Yemek hanedeyiz güzelce yemeğimizi yedik. Tepsimi aldım gidiyorum bulaşıkları koyucam vs. Kafa bir milyon o sırada sınavları hatunları düşünmekten sen tepsiyi al çıkışa doğru git. Baya bir yürüdükten sonra arkadaşın bir tanesi "Ula tepisiyi nere götürüyon?" diyince ananı avradını napıyorum ben dedim. Sağlam güldük yalnız.
yağmur altında kaldırımda yürüyorum önünden geçtiğim dükkan şal ve başörtüsü benzeri ürünleri dükkanın önündeki sepete koymuş, ben tam önlerinden geçerken esen rüzgarla bir tanesi tam önümde yere düştü, ben eşarbı yerden alayımda yerine koyayım diye düşünürken cartt! diye bir ses duyuldu eşarbın yarısı elimde kaldı çünkü diğer yarısının üzerine basıyordum! hızlı düşünüp bir parçasını sepete geri koydum diğer parçasınıda çaktırmadan elime alıp yürümeye devam ettim köşeyi dönünce attım sonra ellerimi havaya kaldırıp "neden bennn?" diye haykırdım.

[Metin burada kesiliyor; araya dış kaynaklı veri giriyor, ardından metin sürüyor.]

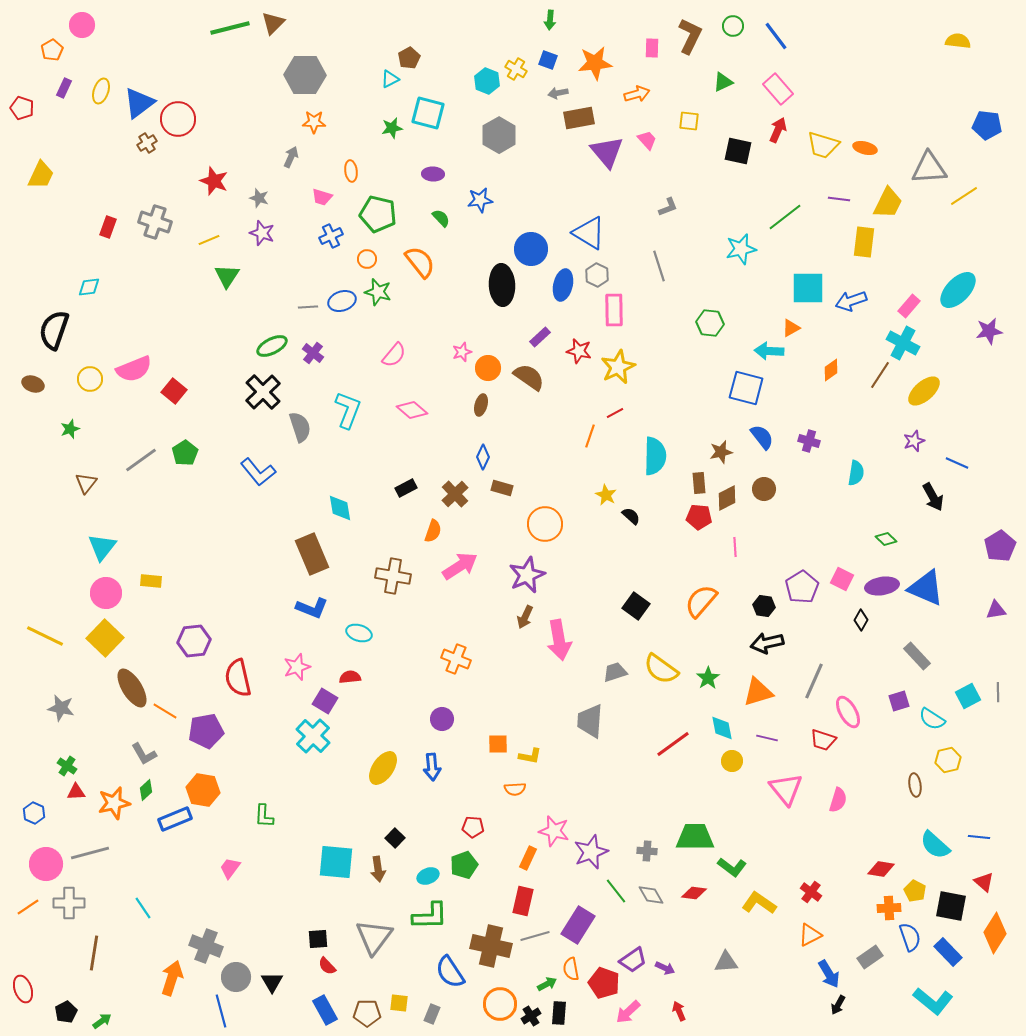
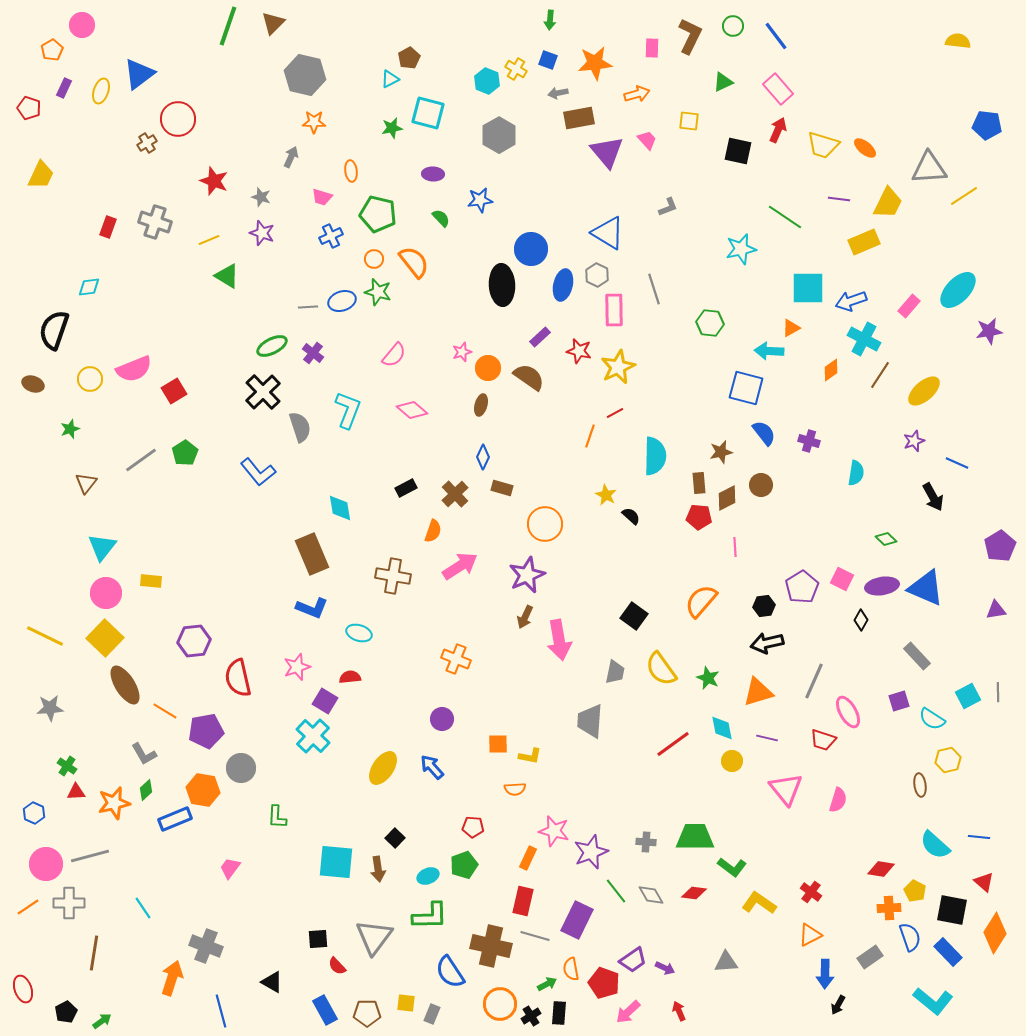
green line at (230, 28): moved 2 px left, 2 px up; rotated 57 degrees counterclockwise
gray hexagon at (305, 75): rotated 12 degrees clockwise
blue triangle at (139, 103): moved 29 px up
red pentagon at (22, 108): moved 7 px right
orange ellipse at (865, 148): rotated 25 degrees clockwise
gray star at (259, 198): moved 2 px right, 1 px up
green line at (785, 217): rotated 72 degrees clockwise
blue triangle at (589, 233): moved 19 px right
yellow rectangle at (864, 242): rotated 60 degrees clockwise
orange circle at (367, 259): moved 7 px right
orange semicircle at (420, 262): moved 6 px left
gray line at (659, 266): moved 5 px left, 23 px down
green triangle at (227, 276): rotated 32 degrees counterclockwise
cyan cross at (903, 343): moved 39 px left, 4 px up
red square at (174, 391): rotated 20 degrees clockwise
blue semicircle at (762, 437): moved 2 px right, 4 px up
brown circle at (764, 489): moved 3 px left, 4 px up
black square at (636, 606): moved 2 px left, 10 px down
black hexagon at (764, 606): rotated 15 degrees counterclockwise
yellow semicircle at (661, 669): rotated 18 degrees clockwise
gray trapezoid at (615, 672): rotated 120 degrees clockwise
green star at (708, 678): rotated 15 degrees counterclockwise
brown ellipse at (132, 688): moved 7 px left, 3 px up
gray star at (61, 708): moved 11 px left; rotated 16 degrees counterclockwise
blue arrow at (432, 767): rotated 144 degrees clockwise
brown ellipse at (915, 785): moved 5 px right
green L-shape at (264, 816): moved 13 px right, 1 px down
gray cross at (647, 851): moved 1 px left, 9 px up
gray line at (90, 853): moved 3 px down
black square at (951, 906): moved 1 px right, 4 px down
purple rectangle at (578, 925): moved 1 px left, 5 px up; rotated 6 degrees counterclockwise
gray line at (535, 936): rotated 32 degrees clockwise
red semicircle at (327, 966): moved 10 px right
blue arrow at (829, 974): moved 4 px left; rotated 32 degrees clockwise
gray circle at (236, 977): moved 5 px right, 209 px up
black triangle at (272, 982): rotated 30 degrees counterclockwise
yellow square at (399, 1003): moved 7 px right
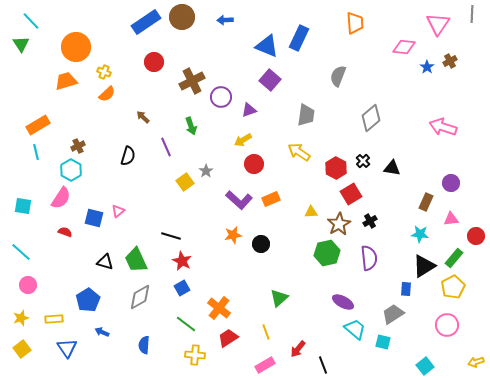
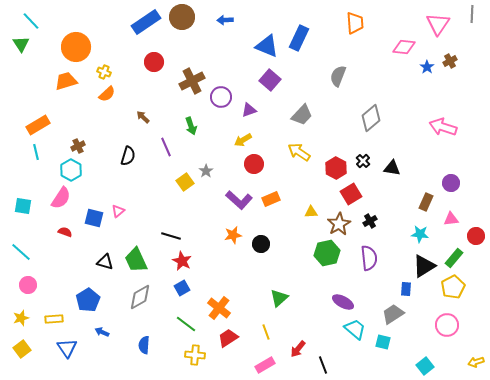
gray trapezoid at (306, 115): moved 4 px left; rotated 35 degrees clockwise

valla yarar mı yarmaz mı bilinmez ama şöyle birşey var: kız arkadaşımla yürüyoruz. kadıköy iskelesindeyiz beşiktaşa geçeceğiz. bi tane çingene geldi elinde güllerle 'abe al bi gül sevdiğine' altyapılı cümleler kuruyor. yok falan dedim ilk sonra dedim ya ne olacak param da var çok şükür verelim beş kağıt alalım bi tane. uzattım beşi 'selpak mendil mi alıyon sen' dedi. bi beş daha vereyim de kurtulayım bari dedim ama ne mümkün amk. 50 lira para var. al dedim üstünü ver. orospu 15 liraya yatmadı mı? iskelede karıya inananamayan gözlerle yalvarıyorum, ögrenci adamız diyorum yok. en son kız 'tamam siktir et bırak karıyı dedi bıraktım. ama ben hayatımda böyle açık saçık milletin ortasında hiç soyulmadım, farklı bir tecrübe oldu.
sınıfça gittiğimiz yemekte her şey mükemmel giderken o toz pembe dünya benim açık ayranı çalkalamamla son buldu.bildiğin ayranla yıkandım.sonra gülerek olayı yumuşatmaya çalıştım ve yüzümdeki gerizekalı ifadeyle tuvalete diyerek eve uçtum.
kız arkadaşımı cepten aradım telefon açıldı.
- naber serap?
- iyidir tanıyamadım.
yine piçlik yapiyor diye düşündüm yada yanında annesi var dedim. ses biraz derinden geliyor.
- nasıl tanımazsın kız yakışıklı prensini?
- isim neydi?
- fecisi kerim. oldu mu?
- serap banyoda ben annesiyim sen adını bir söyle bakayım terbiyesiz.
meğer telefonu annesi açmış ses kötü geliyor üstelik annesiyle kızın sesi aynı. hemen telefonu kapattım. bir kaç sefer telefonumu aradı açmadım. en sonunda serap mesaj yolladı kısa vede öz.
- ağzına sıçayım o ç.
bir müddet gözüne gözükmedim ve bu mallığımı hiç unutmadım.